Miscellaneous functions

This page covers PromQL functions that do not fit a larger category: absence detection, scalar/vector conversion, histogram quantiles, and the Kloudfuse apdex extension.

absent

Returns a single series with value 1 when the given selector matches nothing, and returns nothing when series exist. This inversion powers absence alerting: a target that stopped reporting produces no series for a normal rule to fire on.

Syntax

absent(<vector expression>)
none

Parameters

Parameter Required Description

<vector expression>

Required

The selector expected to match series.

Example

Check for a metric that does not exist on this cluster — absent returns 1, the signal an alert would fire on.

absent(nonexistent_demo_metric{app_kubernetes_io_instance="kfuse"})
Expected output
app_kubernetes_io_instance Value

kfuse

1

Equality matchers from the selector are carried into the result labels, so the alert knows what went missing.

For absence over a window rather than one instant, use absent_over_time.

apdex

Kloudfuse extension. Computes the Apdex score — (satisfied + tolerated/2) / total — from histogram bucket series, using the two thresholds to classify requests as satisfied (≤ first threshold) or tolerated (≤ second threshold).
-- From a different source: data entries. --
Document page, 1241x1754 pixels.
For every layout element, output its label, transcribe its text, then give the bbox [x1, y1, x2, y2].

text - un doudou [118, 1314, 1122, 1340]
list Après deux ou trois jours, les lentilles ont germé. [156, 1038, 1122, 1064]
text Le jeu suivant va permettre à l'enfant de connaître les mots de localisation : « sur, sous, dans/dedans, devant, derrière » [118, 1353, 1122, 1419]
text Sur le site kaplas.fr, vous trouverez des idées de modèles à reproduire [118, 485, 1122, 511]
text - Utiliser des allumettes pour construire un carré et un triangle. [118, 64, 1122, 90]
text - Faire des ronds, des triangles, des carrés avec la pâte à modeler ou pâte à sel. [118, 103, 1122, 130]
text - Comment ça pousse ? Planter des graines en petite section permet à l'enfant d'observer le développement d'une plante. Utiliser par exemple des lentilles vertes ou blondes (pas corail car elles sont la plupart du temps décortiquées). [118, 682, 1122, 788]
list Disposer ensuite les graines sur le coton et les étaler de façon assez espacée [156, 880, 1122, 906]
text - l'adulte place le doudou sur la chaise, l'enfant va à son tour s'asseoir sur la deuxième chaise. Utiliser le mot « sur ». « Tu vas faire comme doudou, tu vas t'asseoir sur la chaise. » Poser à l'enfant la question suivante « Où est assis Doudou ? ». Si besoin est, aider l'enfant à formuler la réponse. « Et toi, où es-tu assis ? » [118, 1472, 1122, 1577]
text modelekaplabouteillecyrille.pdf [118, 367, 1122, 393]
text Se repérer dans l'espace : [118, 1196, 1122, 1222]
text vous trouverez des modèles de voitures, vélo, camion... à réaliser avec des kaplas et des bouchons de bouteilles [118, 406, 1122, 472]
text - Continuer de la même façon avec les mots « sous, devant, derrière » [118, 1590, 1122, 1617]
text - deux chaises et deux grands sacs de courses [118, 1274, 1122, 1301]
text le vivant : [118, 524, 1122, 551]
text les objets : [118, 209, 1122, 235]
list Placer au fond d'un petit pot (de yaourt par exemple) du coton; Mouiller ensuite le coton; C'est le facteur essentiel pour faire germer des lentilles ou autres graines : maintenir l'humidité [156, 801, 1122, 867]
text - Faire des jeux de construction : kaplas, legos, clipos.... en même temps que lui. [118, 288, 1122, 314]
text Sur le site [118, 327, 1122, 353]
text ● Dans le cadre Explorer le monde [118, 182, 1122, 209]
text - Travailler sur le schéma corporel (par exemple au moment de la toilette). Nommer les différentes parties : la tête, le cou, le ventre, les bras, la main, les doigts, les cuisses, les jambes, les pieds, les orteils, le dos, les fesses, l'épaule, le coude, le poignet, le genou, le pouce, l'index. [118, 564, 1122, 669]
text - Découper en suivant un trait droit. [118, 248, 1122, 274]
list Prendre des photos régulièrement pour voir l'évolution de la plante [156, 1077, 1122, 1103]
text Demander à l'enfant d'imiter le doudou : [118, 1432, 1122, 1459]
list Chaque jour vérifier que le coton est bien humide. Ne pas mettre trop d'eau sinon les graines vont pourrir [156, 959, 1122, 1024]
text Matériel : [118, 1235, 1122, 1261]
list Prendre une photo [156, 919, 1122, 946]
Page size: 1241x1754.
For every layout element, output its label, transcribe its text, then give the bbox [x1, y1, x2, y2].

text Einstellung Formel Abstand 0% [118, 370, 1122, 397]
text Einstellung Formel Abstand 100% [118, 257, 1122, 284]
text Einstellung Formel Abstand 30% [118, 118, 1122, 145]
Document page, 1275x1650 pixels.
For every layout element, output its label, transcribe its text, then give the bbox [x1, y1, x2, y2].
The score ranges from 0 (all frustrated) to 1 (all satisfied).

Syntax

apdex(<satisfied>, <tolerated>, sum by (le) (rate(<metric>_bucket[<range>])))
none

Parameters

Parameter Required Description

<satisfied>

Required

Threshold at or below which a request counts as satisfied.

<tolerated>

Required

Threshold at or below which a request counts as tolerated.

<metric>_bucket

Required

Histogram bucket series carrying the le label.

Example

Score the Kloudfuse ingester’s Kafka batch sizes with satisfied ≤ 10 and tolerated ≤ 40.

apdex(10, 40,
  sum by (le) (rate(ingester_kafka_batch_length_bucket[5m]))
)
Expected output
Value

0.8824

Thresholds must align with actual bucket boundaries for exact classification; between boundaries the count is interpolated.

apdex is a Kloudfuse extension and is not available in upstream Prometheus.

histogram_quantile

Estimates the given quantile (0 to 1) from the _bucket series of a Prometheus histogram. The canonical form wraps the buckets in sum by (le) (rate(…​)) so the estimate reflects recent behavior and the mandatory le label survives the aggregation.

Syntax

histogram_quantile(<q>, sum by (le) (rate(<metric>_bucket[<range>])))
none

Parameters

Parameter Required Description

<q>

Required

The quantile, between 0 and 1.

<metric>_bucket

Required

Histogram bucket series carrying the le label.

Example

Estimate the 95th-percentile Kafka batch length seen by the Kloudfuse ingester over the last five minutes.

histogram_quantile(0.95,
  sum by (le) (rate(ingester_kafka_batch_length_bucket[5m]))
)
Expected output
Value

37.09

The result is interpolated within a bucket, so precision depends on bucket boundaries.

Any aggregation around the buckets must keep the le label.

scalar

Converts a vector containing exactly one series into a scalar, so its value can be used where PromQL requires a scalar argument. If the input has zero or multiple series, the result is NaN.

Syntax

scalar(<single-series vector>)
none

Parameters

Parameter Required Description

<vector>

Required

An expression that yields exactly one series.

Example

Turn the total Kloudfuse goroutine count into a scalar and re-wrap it as a vector for display.

vector(scalar(sum(go_goroutines{app_kubernetes_io_instance="kfuse"})))
Expected output
Value

386,610

Prefer vector-to-vector arithmetic with on () group_left over scalar() when labels must be preserved.

vector

Returns the given scalar as a vector with one series and no labels. Its main use is the fallback idiom <query> or vector(0), which turns an empty result into an explicit zero so dashboards and downstream arithmetic stay well-defined.

Syntax

vector(<scalar>)
none

Parameters

Parameter Required Description

<scalar>

Required

The value to return.

Example

Count series of a metric that does not exist; the count is empty, so or vector(0) supplies the zero.

count(nonexistent_demo_metric) or vector(0)
Expected output
Value

0

The fallback series has no labels; add them with label_replace if later stages match on labels.